On the last day of our working month, I unfortunately was rear-ended. Although, I don’t want to dwell on it and go into much detail – it certainly wasn’t how I wanted to end January. But the power of positive thinking and always looking to the bright side of things, allowed me to simply smile through the incident, not completely lose my cool, and continue to celebrate my victory that same night. I love the peace that God has placed on my heart and in my soul over this past year. And that’s a BIG win! 

What I really had wanted to share during the month of January was some of my goals for the new year. Well, 32 days into the new year and I still read these every night so I thought what a perfect time to share them with you anyways. 

– say “yes” only to the things I actually want to do or be apart of. 

– live in the moment and really be present. 

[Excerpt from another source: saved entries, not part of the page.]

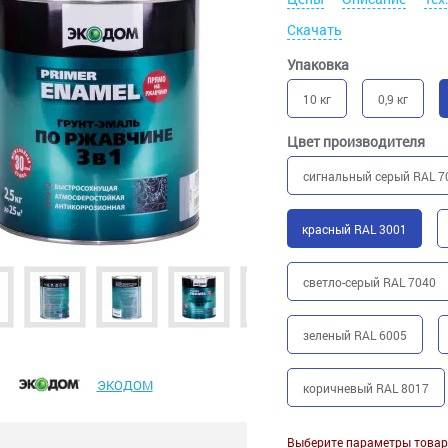
Скачать
Упаковка
10 кг
0,9 кг
Цвет производителя
сигнальный серый RAL 7
красный RAL 3001
светло-серый RAL 7040
зеленый RAL 6005
ЭКОДОМ
коричневый RAL 8017
Выберите параметры товар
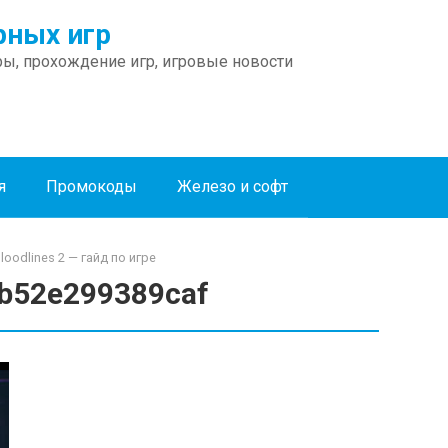
ных игр
ы, прохождение игр, игровые новости
я
Промокоды
Железо и софт
oodlines 2 — гайд по игре
b52e299389caf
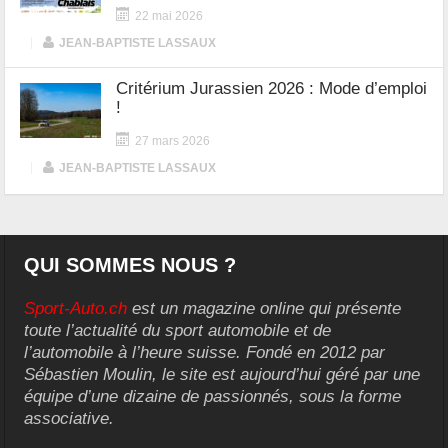
22 mai 2026
|
JEAN-BAPTISTE LASSAUX
Critérium Jurassien 2026 : Mode d’emploi
!
27 mars 2026
|
JEAN-BAPTISTE LASSAUX
QUI SOMMES NOUS ?
Sport-Auto.ch
est un magazine online qui présente
toute l’actualité du sport automobile et de
l’automobile à l’heure suisse. Fondé en 2012 par
Sébastien Moulin, le site est aujourd’hui géré par une
équipe d’une dizaine de passionnés, sous la forme
associative.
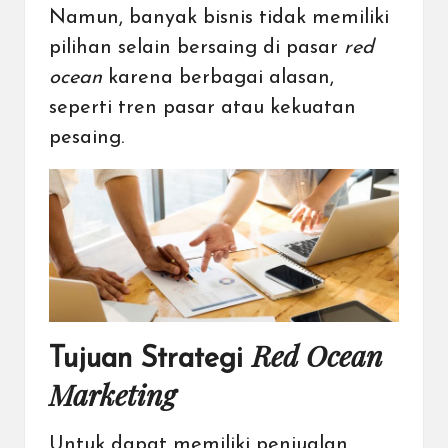
Namun, banyak bisnis tidak memiliki
pilihan selain bersaing di pasar
red
ocean
karena berbagai alasan,
seperti tren pasar atau kekuatan
pesaing.
Red Ocean
Tujuan Strategi
Marketing
Untuk dapat memiliki penjualan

– spend more time in nature. 

– allow myself to let others in and share my emotions. 

– drink more water. consume less sugar. 

– grow in my yoga practice. 

– career goals (their own page). 

– become a morning person again and get into a better daily routine. 

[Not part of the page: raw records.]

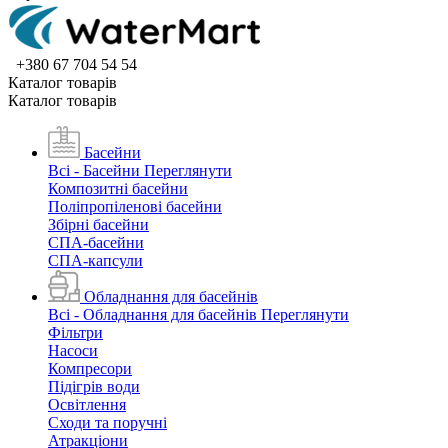
+380 67 704 54 54
Каталог товарiв
Каталог товарiв
Басейни
Всі - Басейни
Переглянути
Композитні басейни
Поліпропіленові басейни
Збірні басейни
СПА-басейни
СПА-капсули
Обладнання для басейнів
Всі - Обладнання для басейнів
Переглянути
Фільтри
Насоси
Компресори
Підігрів води
Освітлення
Сходи та поручні
Атракціони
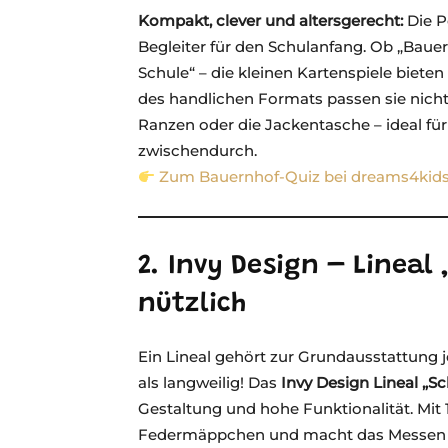
Kompakt, clever und altersgerecht:
Die P
Begleiter für den Schulanfang. Ob „Bauer
Schule“ – die kleinen Kartenspiele biete
des handlichen Formats passen sie nicht 
Ranzen oder die Jackentasche – ideal fü
zwischendurch.
Zum Bauernhof-Quiz bei dreams4kids
2. Invy Design – Lineal 
nützlich
Ein Lineal gehört zur Grundausstattung je
als langweilig! Das
Invy Design Lineal „S
Gestaltung und hohe Funktionalität. Mit 
Federmäppchen und macht das Messen un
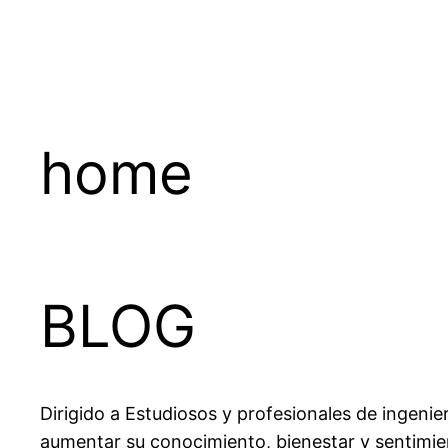
home
BLOG
Dirigido a Estudiosos y profesionales de ingenie
aumentar su conocimiento, bienestar y sentimient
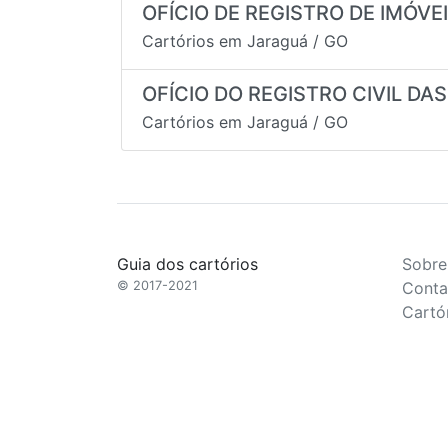
OFÍCIO DE REGISTRO DE IMÓV
Cartórios em
Jaraguá
/
GO
OFÍCIO DO REGISTRO CIVIL DA
Cartórios em
Jaraguá
/
GO
Guia dos cartórios
Sobre
© 2017-2021
Conta
Cartó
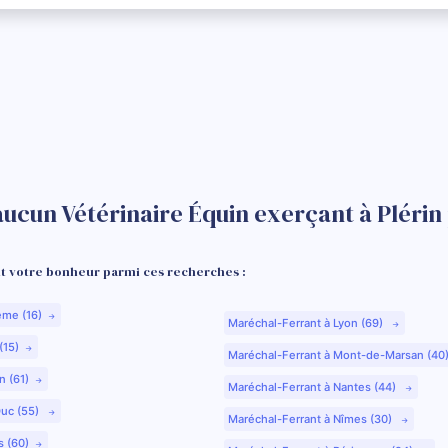
ucun Vétérinaire Équin exerçant à Plérin 
 votre bonheur parmi ces recherches :
ême (16)
Maréchal-Ferrant à Lyon (69)
(15)
Maréchal-Ferrant à Mont-de-Marsan (40
n (61)
Maréchal-Ferrant à Nantes (44)
Duc (55)
Maréchal-Ferrant à Nîmes (30)
s (60)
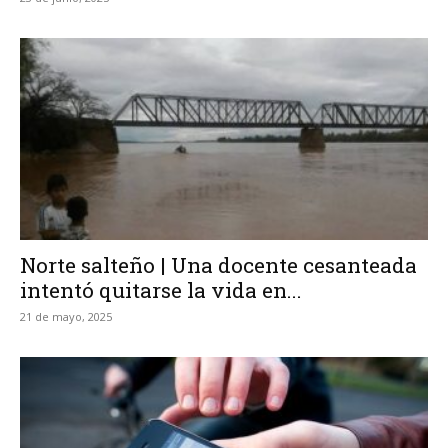
Norte salteño | Una docente cesanteada
intentó quitarse la vida en...
21 de mayo, 2025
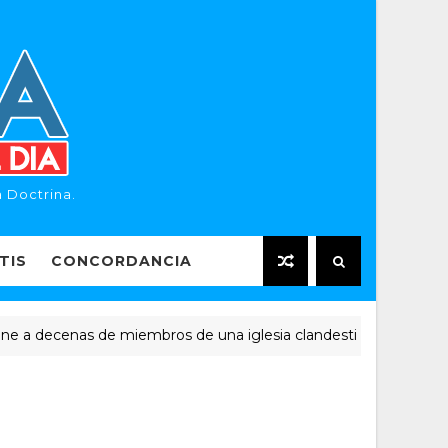
 Doctrina.
TIS
CONCORDANCIA
ecenas de miembros de una iglesia clandestina
NOTICIA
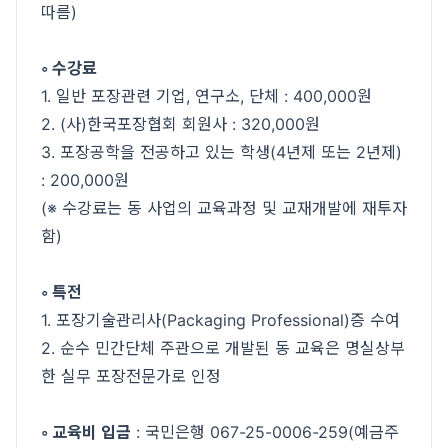
따름)
◦ 수강료
1. 일반 포장관련 기업, 연구소, 단체 : 400,000원
2. (사)한국포장협회 회원사 : 320,000원
3. 포장공학을 전공하고 있는 학생(4년제 또는 2년제)
: 200,000원
(※ 수강료는 동 사업의 교육과정 및 교재개발에 재투자
함)
◦ 특전
1. 포장기술관리사(Packaging Professional)증 수여
2. 순수 민간단체 주관으로 개발된 동 교육은 명실상부
한 실무 포장전문가로 인정
◦ 교육비 입금
: 국민은행 067-25-0006-259(예금주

– continue to love and take care of myself. 


Reflecting on 2015

Well here I am… starting my first blog post on the last day of 2015. I have a million things in my head I want to write about. Really I don’t know if I want to put it all out there for everyone to read about and criticize me for. But I’m doing it simply because one thing I learned this year is, that you just gotta go for it. So here I am sharing with you (or myself) my biggest struggle this past year. 

As I spent the past couple of nights reflecting on 2015 and thinking about what I want out of 2016, I have to be thankful for all of the good that happened because there was A LOT of it. Here are a few highlights:

• much needed family time,

• rekindling relationships with old friends,

• making new friends,

• adventures,

• falling more in love with my husband,

• reconnecting with old hobbies and finding new ones,

• learning and growing in my new career to take me to the next level,

• and making memories that weren’t documented by a picture or video, but will be in my heart forever.

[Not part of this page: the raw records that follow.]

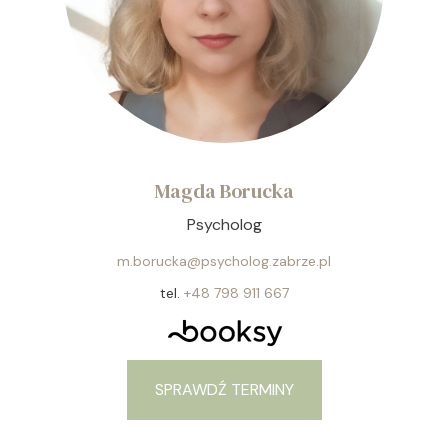
Magda Borucka
Psycholog
m.borucka@psycholog.zabrze.pl
tel.
+48 798 911 667
SPRAWDŹ TERMINY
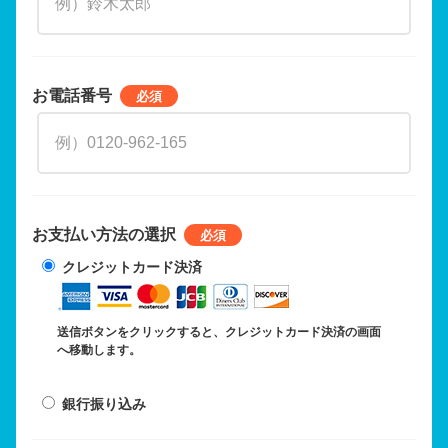
お電話番号
お支払い方法の選択
クレジットカード決済
送信ボタンをクリックすると、クレジットカード決済の画面
へ移動します。
銀行振り込み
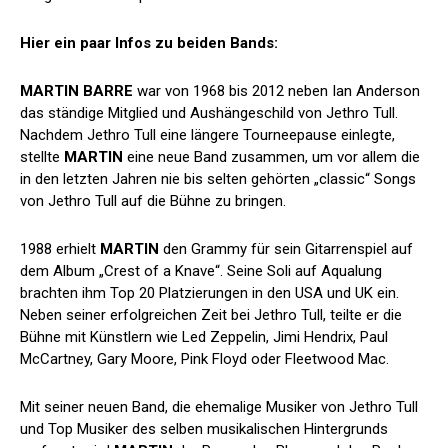
Hier ein paar Infos zu beiden Bands:
MARTIN BARRE
war von 1968 bis 2012 neben Ian Anderson
das ständige Mitglied und Aushängeschild von Jethro Tull.
Nachdem Jethro Tull eine längere Tourneepause einlegte,
stellte
MARTIN
eine neue Band zusammen, um vor allem die
in den letzten Jahren nie bis selten gehörten „classic“ Songs
von Jethro Tull auf die Bühne zu bringen.
1988 erhielt
MARTIN
den Grammy für sein Gitarrenspiel auf
dem Album „Crest of a Knave“. Seine Soli auf Aqualung
brachten ihm Top 20 Platzierungen in den USA und UK ein.
Neben seiner erfolgreichen Zeit bei Jethro Tull, teilte er die
Bühne mit Künstlern wie Led Zeppelin, Jimi Hendrix, Paul
McCartney, Gary Moore, Pink Floyd oder Fleetwood Mac.
Mit seiner neuen Band, die ehemalige Musiker von Jethro Tull
und Top Musiker des selben musikalischen Hintergrunds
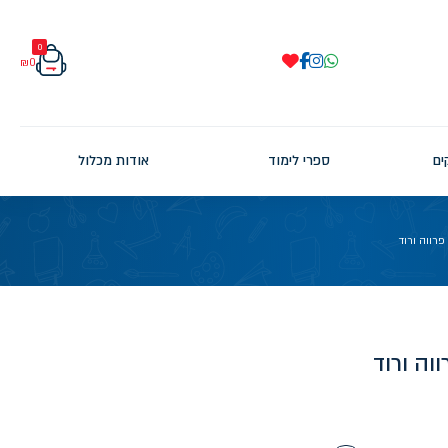
0
₪
0
ים
ספרי לימוד
אודות מכלול
רווה ורוד
וה ורוד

In the midst of all those fun things, I almost forgot about the negative stuff to be honest. If you know me well, you know that I am always looking at the positive and I just push the negative out of my mind because I don’t like dealing with it. This year was all about REdiscovering myself and learning to love the me I have become. The truth is, I love myself and I always have. I’ve been both hated and loved for loving myself too much – seriously. But sometime in 2014, I lost myself a bit. It wasn’t until 2015 I realized it and started finding myself again. This year was so different for me than any other time in my life. Feelings and emotions I’ve never really experienced came up. For the first time in my life that I can ever remember, I had body image issues. Often. You wouldn’t know it if you followed me on social media because typically it would last for 5-10 minutes at a time and not show up again for a couple of days and I was fine. These issues weren’t only weight related either. I had that come up sometimes, but I would criticize myself for having too white of teeth at the beginning of the year to my teeth weren’t white enough. My eyes weren’t the same color blue I was used to having. I didn’t like my dirty blonde hair on occasion. I experienced adult acne most recently that is beyond irritating, along with dark spots I’ve never had. My feet didn’t look good with red or pink polish anymore. My style wasn’t my style anymore either. Then, I had a friend walk out of my life and everything changed. I was happy again about everything. My eyes sparkle. My smile is bright and flashy. My laugh is loud and full. My skin is still crazy, but it doesn’t bother me much. I’m happy in my skin and my full sized hips and thighs. I’m just HAPPY. I was feeding off any type of negativity which is SO OUT OF CHARACTER, until I found myself again. I stopped being who others needed me to be and started being who I needed me to be. I miss my friend often, but I wasn’t the best version of me and I needed time to myself to realize that.

 So my biggest takeaway is that I am exactly where I am meant to be – loving myself again and looking forward to the new year.